Néanmoins, comment dans une société pluraliste et de droits des individus peut-on censurer le droit à l’institutionnalisation de l’amour ? Comment peut-on refuser aux uns ce qu’on autorise aux autres, rien que pour leurs orientations sexuelles ? Surtout qu’aucune étude ne permet d’affirmer que les enfants élevés au sein de couples d’homosexuels sont moins aimés ou moins bien éduqués que ceux de couples hétéros. Et que l’ambiance d’éducation s’apparente à celle des familles recomposées ou des familles ou célibataires qui ont eu recours à l’adoption dont jonchent la république française.

A mon avis (qui n’engage que ma personne et non la culture dont je viens), les antis mariage-gay ne peuvent que perdre la bataille, car le modèle de société choisi par la république ne peut leur permettre d’assoir leur thèse. Le peuple français a déjà tranché en faveur d’un modèle de société se basant sur la liberté de choisir que celui se basant sur la morale. La définition de l’étique en devient individuelle et délègue ainsi le droit aux individus de fixer leur propres limites. Censurer ce droit, ne serait ce que pour une minorité , mettrait à genoux tous le système moderniste et laïque de la république dont la devise n’est autre que «liberté, égalité, fraternité» puisqu’il étouffe la liberté d’une composante de ses citoyens, ne les considérant pas égaux aux autres, en fermant devant eux les portes de l’institution du mariage, dynamitant à jamais tout espoir de fraternité. La position moraliste des antis loi-Tobiera ne fait pas le poids devant le droit constitutionnel des citoyens à accéder aux institutions, et doivent par conséquent respecter le modèle pour lequel ils ont opté, et qui leur interdit de s’immiscer dans la vie intime des autres ou de jouer les tuteurs pour arbitrer leur choix.

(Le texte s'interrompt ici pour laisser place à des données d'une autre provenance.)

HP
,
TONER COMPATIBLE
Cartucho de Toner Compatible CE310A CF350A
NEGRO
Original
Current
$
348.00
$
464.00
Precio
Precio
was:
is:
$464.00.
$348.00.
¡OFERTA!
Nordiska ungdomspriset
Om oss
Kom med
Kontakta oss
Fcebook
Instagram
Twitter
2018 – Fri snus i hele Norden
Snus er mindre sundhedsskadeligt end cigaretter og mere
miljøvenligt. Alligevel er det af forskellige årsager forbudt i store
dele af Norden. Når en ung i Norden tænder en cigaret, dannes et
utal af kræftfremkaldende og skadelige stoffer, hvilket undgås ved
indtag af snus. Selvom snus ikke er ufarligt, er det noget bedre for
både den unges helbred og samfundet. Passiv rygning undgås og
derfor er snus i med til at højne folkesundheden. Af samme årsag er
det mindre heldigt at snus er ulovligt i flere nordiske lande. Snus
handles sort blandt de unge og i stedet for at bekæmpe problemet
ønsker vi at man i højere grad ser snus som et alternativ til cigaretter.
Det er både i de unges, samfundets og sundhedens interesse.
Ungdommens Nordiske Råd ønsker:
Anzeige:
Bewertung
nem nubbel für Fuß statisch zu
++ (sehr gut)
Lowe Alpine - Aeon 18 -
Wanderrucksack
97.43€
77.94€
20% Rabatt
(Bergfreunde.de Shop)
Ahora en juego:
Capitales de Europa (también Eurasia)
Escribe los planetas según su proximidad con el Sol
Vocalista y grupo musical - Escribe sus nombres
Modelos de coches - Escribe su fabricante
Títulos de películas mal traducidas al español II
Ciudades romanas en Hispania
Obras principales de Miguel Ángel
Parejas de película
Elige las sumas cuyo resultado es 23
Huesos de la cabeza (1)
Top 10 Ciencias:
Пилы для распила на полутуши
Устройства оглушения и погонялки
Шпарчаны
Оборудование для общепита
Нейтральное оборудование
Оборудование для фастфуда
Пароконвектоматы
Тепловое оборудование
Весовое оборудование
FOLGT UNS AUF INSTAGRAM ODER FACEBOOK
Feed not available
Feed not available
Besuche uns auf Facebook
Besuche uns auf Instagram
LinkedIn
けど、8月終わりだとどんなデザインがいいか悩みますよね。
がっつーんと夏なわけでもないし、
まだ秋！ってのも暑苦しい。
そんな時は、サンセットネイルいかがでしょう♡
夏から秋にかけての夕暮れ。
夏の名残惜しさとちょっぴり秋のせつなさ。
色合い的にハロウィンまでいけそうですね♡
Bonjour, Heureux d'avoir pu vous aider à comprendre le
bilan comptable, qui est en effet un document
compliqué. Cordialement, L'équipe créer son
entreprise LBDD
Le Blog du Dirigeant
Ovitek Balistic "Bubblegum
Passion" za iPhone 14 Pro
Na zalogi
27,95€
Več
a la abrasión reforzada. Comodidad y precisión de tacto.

Leur pression aboutirait seulement à la prise de conscience des dérives auxquelles peut emmener un tel choix et d’appeler à l’esprit de responsabilité et de retenue chez les couples gay pour ne pas tenter le malin en jouant aux Docteur Frankenstein, sans pour autant leur enlever le droit souverain de cette prise de décision. Ceci étant, je n’arrive pas à comprendre cette oppression contre les croyants qui doivent obligatoirement dissimuler leur appartenance religieuse et les signes de leur foi pour que leurs arguments soient écoutés, comme si la république devient sourde à Jésus christ alors qu’elle retrouve l’oreille musicale pour un Montaigne ou un Verlaine. Or dans la république, chacun doit avoir le droit de s’identifier au dogme de son choix et de pouvoir l’exprimer au nom de la toute sainte liberté d’expression.

De ce coté de la méditerranée, nous avons plutôt opté pour le modèle moraliste de la société ce qui pourrait nous dispenser de toute cette querelle, et nous protéger des dérives effrayantes auxquels elle pourrait aboutir. Mais cela engendre une gestion d’une partie de nos contradictions par le non-dit, une marginalisation affreuse et offensante d’une partie des concitoyens, une politique de l’autruche qui permettrait de tolérer des exactions à la sainte morale et d’éviter une oppression totalitaire de libertés coupables afin de préserver une certaine paix sociale. D’ailleurs le plus grand défi de la société moraliste et de trouver à qui déléguer le droit de décider de la morale. Laissons germer les deux modèles de sociétés, peut être que dans quelques décennies, nous pourrions les départager en déclarant l’un d’eux gagnant. En attendant, respectons le droit de chaque peuple à choisir le modèle qui lui convient.